- 11 February 2026
- Updated 14h22
RDC : Le « Non » cinglant de Moïse Katumbi au dialogue de Félix Tshisekedi
Par une déclaration incisive datée de ce 2 février 2026, Ensemble pour la République pose ses conditions pour toute discussion nationale. Entre dénonciation d’un simulacre et exigences de libérations politiques, le parti d’opposition durcit le ton et ferme la porte à une rencontre de pure forme.
Au moment ou Kinshasa tente d’amorcer un dialogue national, la principale force d’opposition, Ensemble pour la République, a publié un communiqué sans équivoque. Pour le camp de Moïse Katumbi, hors de question de participer à ce qu’il qualifie de « rencontre de convenance ».
Le ton est donné dès les premières lignes : si le parti réaffirme son attachement au principe d’un dialogue, il rejette catégoriquement le format proposé par le Président Félix Tshisekedi. Pour l’opposition, ce dialogue ne doit pas être une bouée de sauvetage politique pour le pouvoir, mais un espace pour affronter les « causes profondes » de la crise sécuritaire et sociale qui ronge la RDC.
Le parti insiste sur une médiation neutre, citant spécifiquement l’initiative de la CENCO (Conférence Épiscopale Nationale du Congo) et de l’ECC (Église du Christ au Congo), seules institutions jugées capables de garantir la sincérité des débats.
Pour s’asseoir à la table des discussions, Ensemble pour la République dresse une liste d’exigences qui sonnent comme un défi lancé à la présidence :
- Libération immédiate des prisonniers politiques et d’opinion.
- Arrêt des poursuites judiciaires qualifiées d’instrumentalisées.
- Levée des restrictions sur la liberté de circulation des opposants (notamment la délivrance des passeports).

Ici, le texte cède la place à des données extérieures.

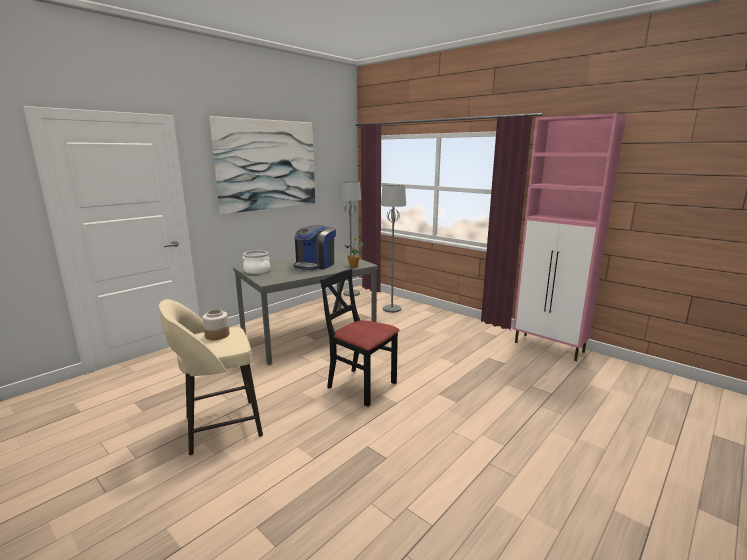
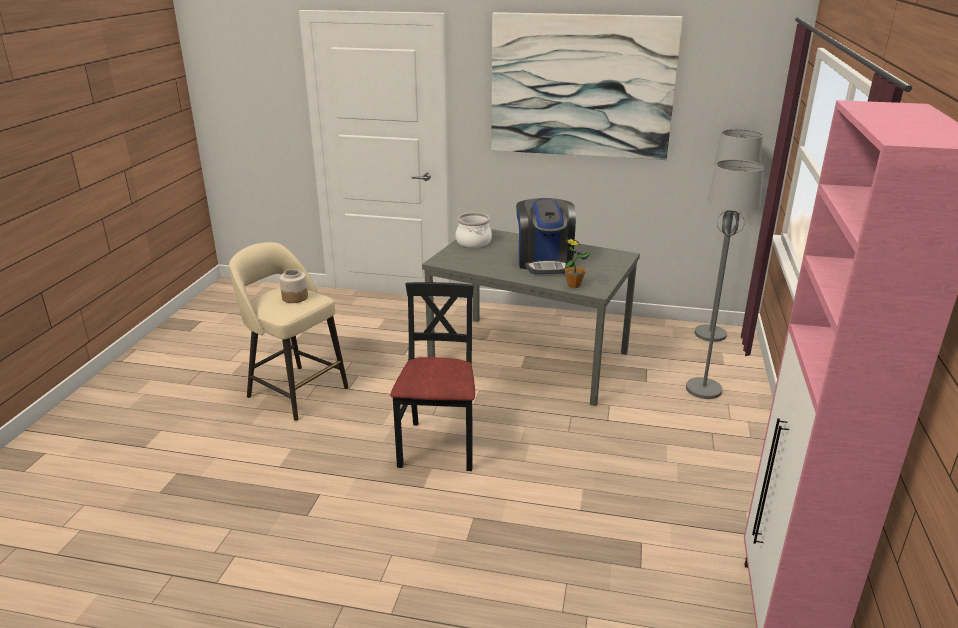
camera: 60 degrees right, 10 degrees up
coffee machine [293,225,336,270] -> coffee machine turned 90 degrees counterclockwise [516,198,576,274]

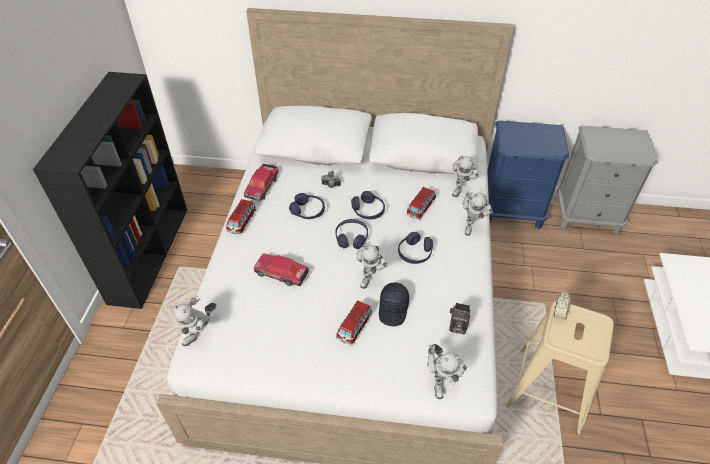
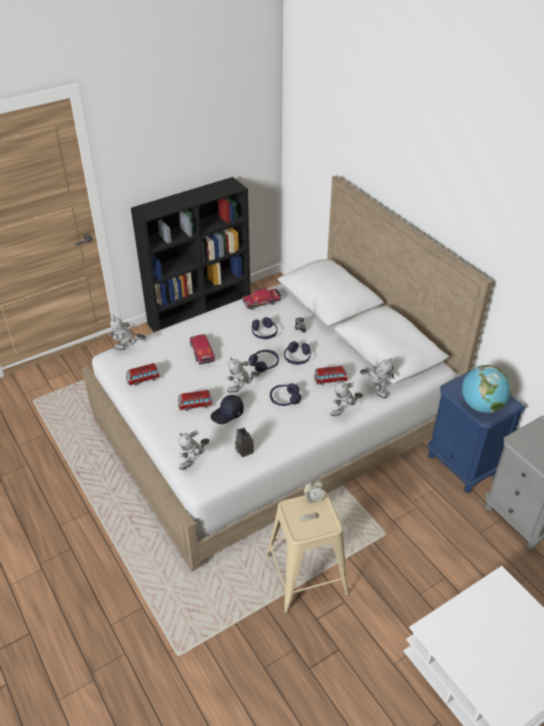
camera: 50 degrees right, 5 degrees down
toy car [226,199,256,235] -> toy car moved to [126,363,160,386]
toy robot [452,155,479,197] -> toy robot turned 120 degrees counterclockwise [360,358,394,398]
none -> globe [462,365,512,413]

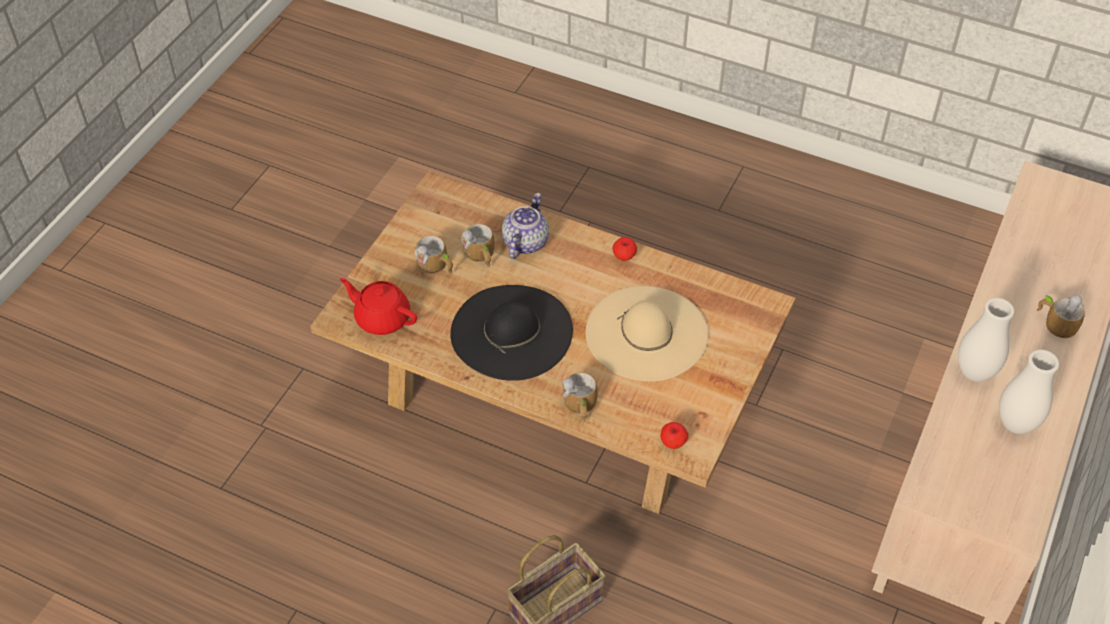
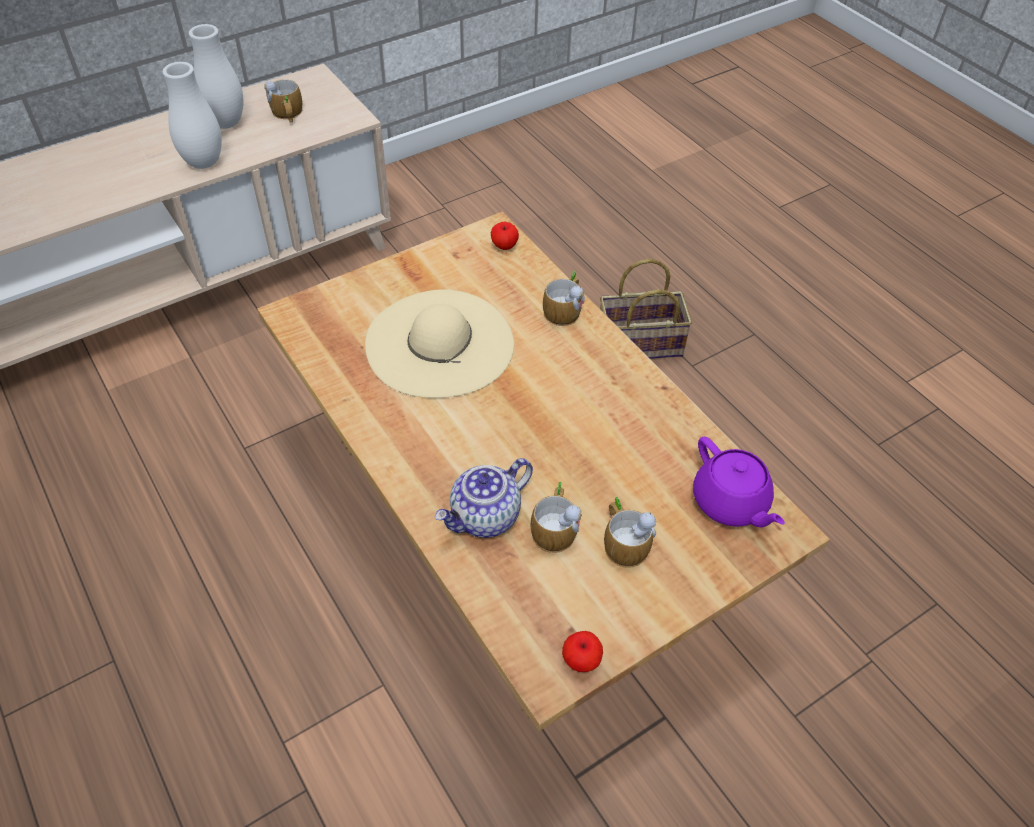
camera: 150 degrees left, 0 degrees up
red teapot [340,278,417,335] -> purple teapot [693,437,785,528]
black hat [450,285,573,381] -> none
apple [613,237,637,261] -> apple moved to [562,631,603,672]
mug [1037,294,1085,338] -> mug moved to [264,79,302,123]

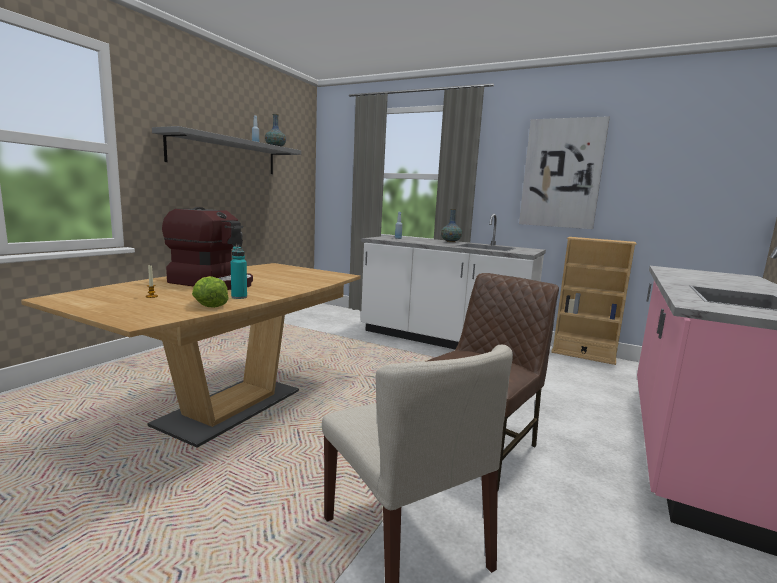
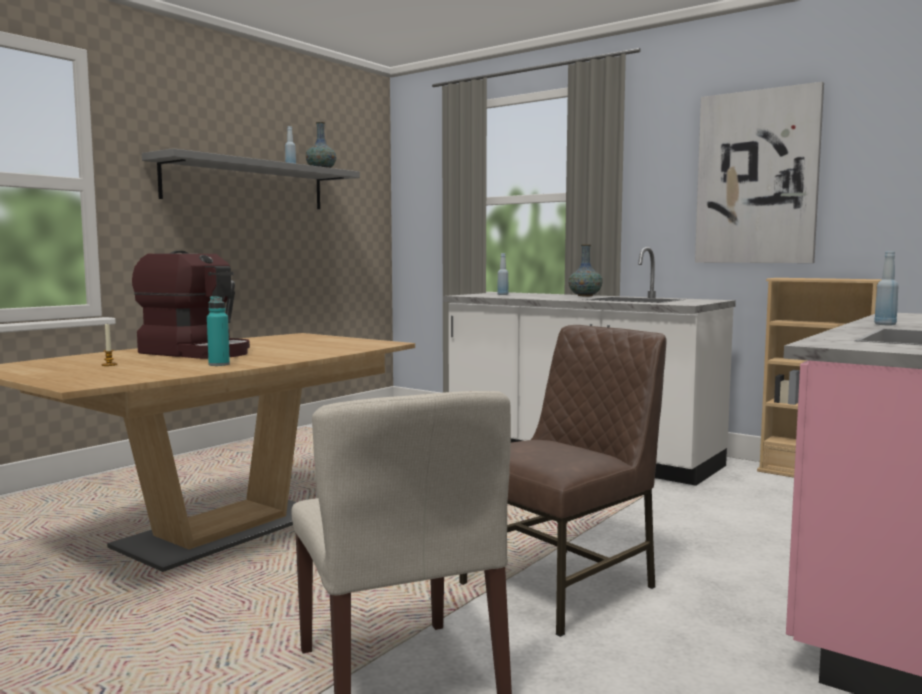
camera: 10 degrees right, 5 degrees down
lettuce [192,276,229,308] -> none
none -> blue bottle [874,251,899,325]

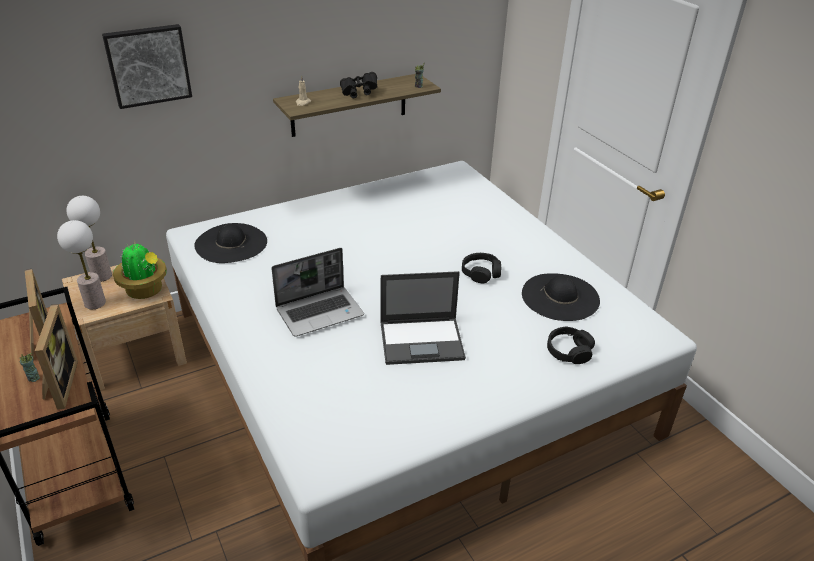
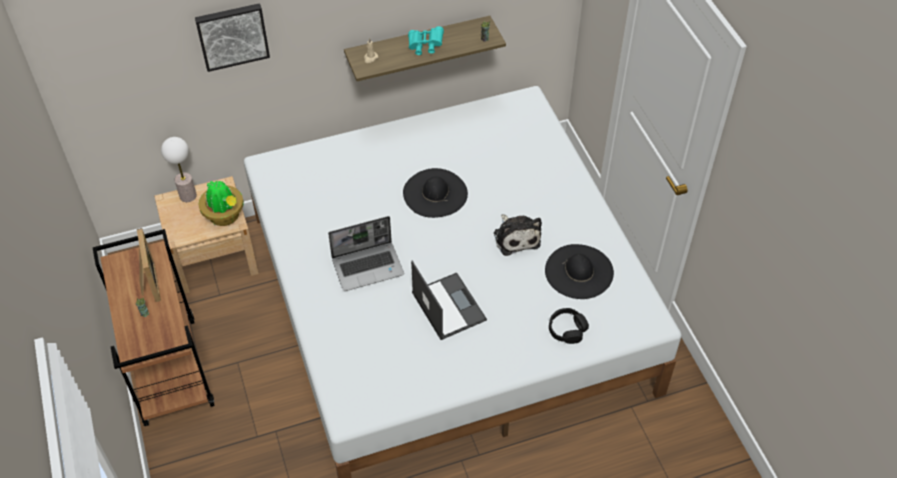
camera: 10 degrees right, 15 degrees up
picture frame [35,304,78,410] -> none
table lamp [57,220,106,309] -> none
black hat [194,223,267,263] -> black hat moved to [403,168,468,218]
black binoculars [340,72,377,98] -> turquoise binoculars [408,26,444,55]
laptop [380,271,466,365] -> laptop turned 120 degrees counterclockwise [411,261,487,340]
black headphones [462,253,501,283] -> plush toy [494,214,542,256]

« Ces mesures ne sont ni des concessions ni des faiblesses : elles sont le socle minimal de la confiance », martèle le communiqué.

L’un des points les plus brûlants de cette déclaration concerne la Constitution. Le parti dénonce une « contradiction flagrante » du chef de l’État. D’un côté, le pouvoir négocierait à l’étranger avec le M23/AFC, et de l’autre, il laisserait ses partisans préparer le terrain pour une modification constitutionnelle.
Tout en fermant la porte à Kinshasa, le parti de Moïse Katumbi garde une fenêtre ouverte sur la diplomatie régionale. Il renouvelle son soutien aux efforts de médiation du Président angolais João Lourenço et de l’Union Africaine sous l’égide du Togolais Faure Gnassingbé. Une manière de signifier que la solution à la crise congolaise passera par une pression internationale et africaine plutôt que par des arrangements domestiques sous contrôle présidentiel.
Avec cette sortie, Ensemble pour la République se positionne en gardien de la légalité constitutionnelle et place Félix Tshisekedi devant un dilemme : concéder une ouverture réelle en libérant les espaces de liberté, ou s’enfermer dans un dialogue dont l’absence d’opposition crédible risquerait d’entacher la légitimité.